§ Task:
Retype the text of every row below verbatim, omitting the pictures from your answer.

§ Material for this task:
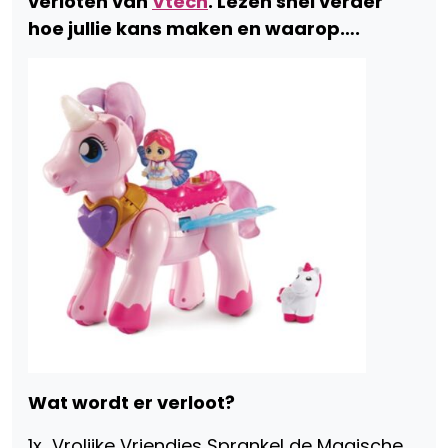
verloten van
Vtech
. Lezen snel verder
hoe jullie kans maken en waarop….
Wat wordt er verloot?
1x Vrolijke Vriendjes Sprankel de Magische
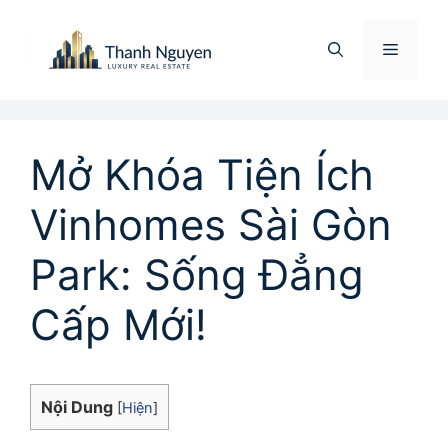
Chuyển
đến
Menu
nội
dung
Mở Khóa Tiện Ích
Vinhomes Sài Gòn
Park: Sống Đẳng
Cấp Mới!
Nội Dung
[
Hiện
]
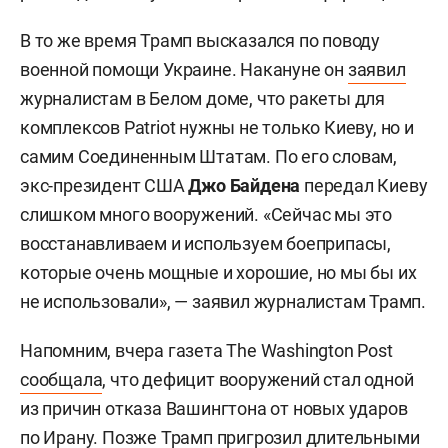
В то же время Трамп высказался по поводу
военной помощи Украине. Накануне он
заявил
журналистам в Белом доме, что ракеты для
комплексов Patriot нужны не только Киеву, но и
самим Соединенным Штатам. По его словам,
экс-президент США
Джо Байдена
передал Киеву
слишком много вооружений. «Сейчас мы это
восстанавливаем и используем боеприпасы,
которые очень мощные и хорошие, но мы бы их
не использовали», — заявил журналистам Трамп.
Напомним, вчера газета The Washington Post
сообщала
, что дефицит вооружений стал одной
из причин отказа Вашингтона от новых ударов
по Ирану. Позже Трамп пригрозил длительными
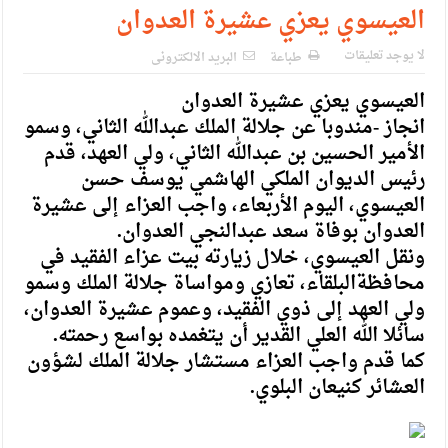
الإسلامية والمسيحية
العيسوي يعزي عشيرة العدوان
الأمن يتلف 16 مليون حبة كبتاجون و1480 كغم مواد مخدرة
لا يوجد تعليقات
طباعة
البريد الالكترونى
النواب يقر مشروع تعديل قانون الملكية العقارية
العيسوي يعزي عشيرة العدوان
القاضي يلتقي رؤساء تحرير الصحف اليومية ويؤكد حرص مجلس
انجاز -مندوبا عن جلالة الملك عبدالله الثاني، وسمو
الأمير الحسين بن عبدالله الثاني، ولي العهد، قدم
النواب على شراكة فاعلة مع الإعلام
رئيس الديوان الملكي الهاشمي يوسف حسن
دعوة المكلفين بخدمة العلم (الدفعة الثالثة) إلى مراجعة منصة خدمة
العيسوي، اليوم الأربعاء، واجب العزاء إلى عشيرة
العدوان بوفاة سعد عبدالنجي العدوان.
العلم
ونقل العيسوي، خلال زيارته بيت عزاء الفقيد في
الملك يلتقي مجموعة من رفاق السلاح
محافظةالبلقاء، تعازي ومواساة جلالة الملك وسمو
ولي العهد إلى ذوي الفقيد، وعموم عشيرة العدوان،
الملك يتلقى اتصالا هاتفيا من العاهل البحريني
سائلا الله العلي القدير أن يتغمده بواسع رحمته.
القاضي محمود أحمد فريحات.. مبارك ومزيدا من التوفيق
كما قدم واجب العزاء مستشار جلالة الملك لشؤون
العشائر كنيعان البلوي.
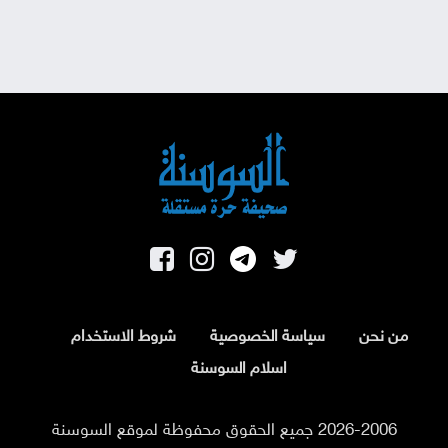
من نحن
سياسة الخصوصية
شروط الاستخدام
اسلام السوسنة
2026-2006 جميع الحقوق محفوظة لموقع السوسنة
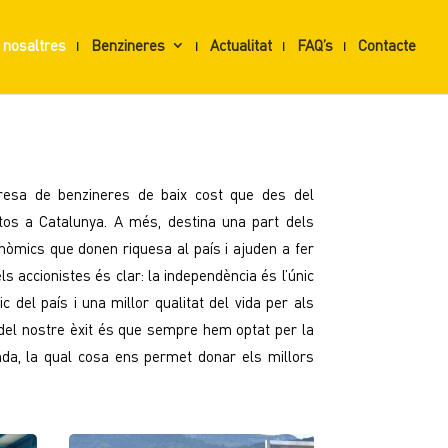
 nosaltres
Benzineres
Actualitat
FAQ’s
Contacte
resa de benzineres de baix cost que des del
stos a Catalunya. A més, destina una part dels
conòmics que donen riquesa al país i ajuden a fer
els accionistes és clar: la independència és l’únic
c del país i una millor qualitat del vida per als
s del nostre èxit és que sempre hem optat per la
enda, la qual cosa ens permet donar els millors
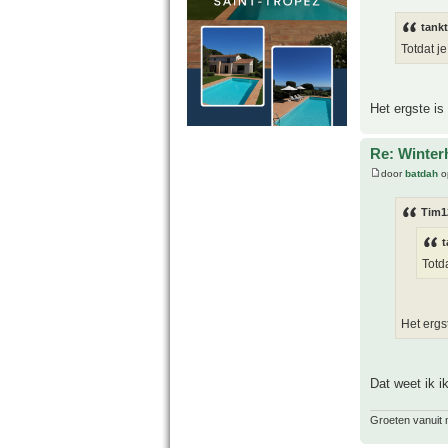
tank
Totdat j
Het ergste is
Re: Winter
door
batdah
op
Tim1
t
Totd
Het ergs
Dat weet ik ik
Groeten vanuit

§ Reply to the task:
verloten van
Vtech
. Lezen snel verder
hoe jullie kans maken en waarop….
Wat wordt er verloot?
1x Vrolijke Vriendjes Sprankel de Magische
Chuyển
đến
Menu
nội
dung
Mở Khóa Tiện Ích
Vinhomes Sài Gòn
Park: Sống Đẳng
Cấp Mới!
Nội Dung
[
Hiện
]
В то же время Трамп высказался по поводу
военной помощи Украине. Накануне он
заявил
журналистам в Белом доме, что ракеты для
комплексов Patriot нужны не только Киеву, но и
самим Соединенным Штатам. По его словам,
экс-президент США
Джо Байдена
передал Киеву
слишком много вооружений. «Сейчас мы это
восстанавливаем и используем боеприпасы,
которые очень мощные и хорошие, но мы бы их
не использовали», — заявил журналистам Трамп.
Напомним, вчера газета The Washington Post
сообщала
, что дефицит вооружений стал одной
из причин отказа Вашингтона от новых ударов
по Ирану. Позже Трамп пригрозил длительными
الإسلامية والمسيحية
العيسوي يعزي عشيرة العدوان
الأمن يتلف 16 مليون حبة كبتاجون و1480 كغم مواد مخدرة
لا يوجد تعليقات
طباعة
البريد الالكترونى
النواب يقر مشروع تعديل قانون الملكية العقارية
العيسوي يعزي عشيرة العدوان
القاضي يلتقي رؤساء تحرير الصحف اليومية ويؤكد حرص مجلس
انجاز -مندوبا عن جلالة الملك عبدالله الثاني، وسمو
الأمير الحسين بن عبدالله الثاني، ولي العهد، قدم
النواب على شراكة فاعلة مع الإعلام
رئيس الديوان الملكي الهاشمي يوسف حسن
دعوة المكلفين بخدمة العلم (الدفعة الثالثة) إلى مراجعة منصة خدمة
العيسوي، اليوم الأربعاء، واجب العزاء إلى عشيرة
العدوان بوفاة سعد عبدالنجي العدوان.
العلم
ونقل العيسوي، خلال زيارته بيت عزاء الفقيد في
الملك يلتقي مجموعة من رفاق السلاح
محافظةالبلقاء، تعازي ومواساة جلالة الملك وسمو
ولي العهد إلى ذوي الفقيد، وعموم عشيرة العدوان،
الملك يتلقى اتصالا هاتفيا من العاهل البحريني
سائلا الله العلي القدير أن يتغمده بواسع رحمته.
القاضي محمود أحمد فريحات.. مبارك ومزيدا من التوفيق
كما قدم واجب العزاء مستشار جلالة الملك لشؤون
العشائر كنيعان البلوي.
من نحن
سياسة الخصوصية
شروط الاستخدام
اسلام السوسنة
2026-2006 جميع الحقوق محفوظة لموقع السوسنة
 nosaltres
Benzineres
Actualitat
FAQ’s
Contacte
resa de benzineres de baix cost que des del
stos a Catalunya. A més, destina una part dels
conòmics que donen riquesa al país i ajuden a fer
els accionistes és clar: la independència és l’únic
c del país i una millor qualitat del vida per als
s del nostre èxit és que sempre hem optat per la
enda, la qual cosa ens permet donar els millors
tank
Totdat j
Het ergste is
Re: Winter
door
batdah
op
Tim1
t
Totd
Het ergs
Dat weet ik ik
Groeten vanuit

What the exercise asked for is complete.